Lines below starting with the line with "#19, status: Offen -> Erledigt" and going on through the line with "#39, estimate: 13 -> 5" must be output exactly; the rest of the records must be left out.

*** Begin section ***

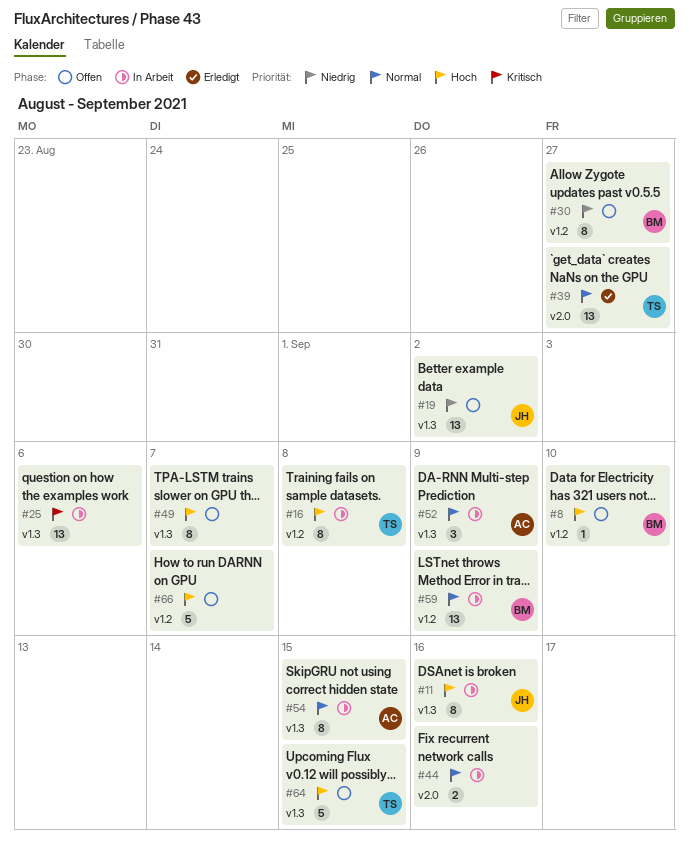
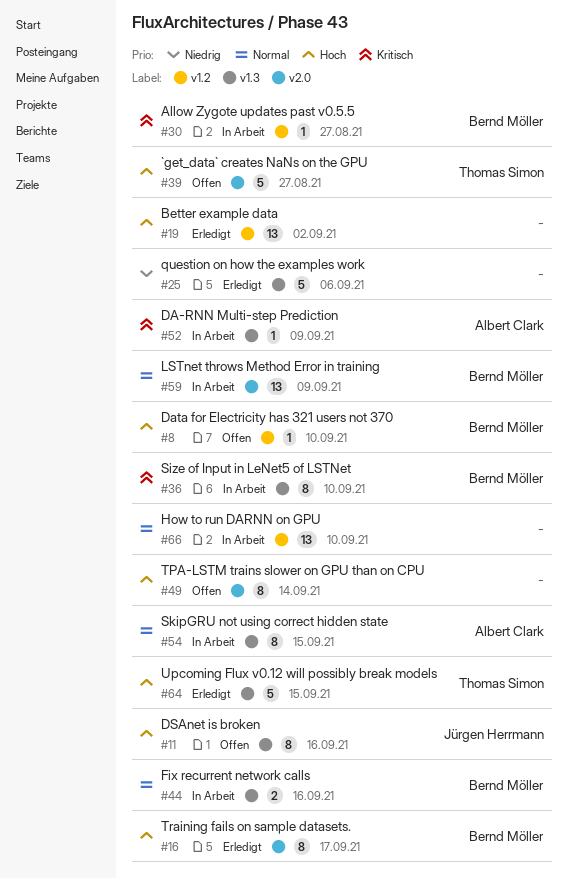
#11, status: In Arbeit -> Offen
#16, status: In Arbeit -> Erledigt
#16, owner: Thomas Simon -> Bernd Möller
#16, label: v1.2 -> v2.0
#16, due: Sep 8 -> Sep 17
#19, status: Offen -> Erledigt
#19, owner: Jürgen Herrmann -> none
#19, priority: Niedrig -> Hoch
#19, label: v1.3 -> v1.2
#25, status: In Arbeit -> Erledigt
#25, priority: Kritisch -> Niedrig
#25, estimate: 13 -> 5
#30, status: Offen -> In Arbeit
#30, priority: Niedrig -> Kritisch
#30, estimate: 8 -> 1
#36: none -> present
#39, status: Erledigt -> Offen
#39, priority: Normal -> Hoch
#39, estimate: 13 -> 5
#44, owner: none -> Bernd Möller
#44, label: v2.0 -> v1.3
#49, label: v1.3 -> v2.0
#49, due: Sep 7 -> Sep 14
#52, priority: Normal -> Kritisch
#52, estimate: 3 -> 1
#59, label: v1.2 -> v2.0
#64, status: Offen -> Erledigt
#66, status: Offen -> In Arbeit
#66, priority: Hoch -> Normal
#66, estimate: 5 -> 13
#66, due: Sep 7 -> Sep 10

*** End section ***

*Answer*:
#19, status: Offen -> Erledigt
#19, owner: Jürgen Herrmann -> none
#19, priority: Niedrig -> Hoch
#19, label: v1.3 -> v1.2
#25, status: In Arbeit -> Erledigt
#25, priority: Kritisch -> Niedrig
#25, estimate: 13 -> 5
#30, status: Offen -> In Arbeit
#30, priority: Niedrig -> Kritisch
#30, estimate: 8 -> 1
#36: none -> present
#39, status: Erledigt -> Offen
#39, priority: Normal -> Hoch
#39, estimate: 13 -> 5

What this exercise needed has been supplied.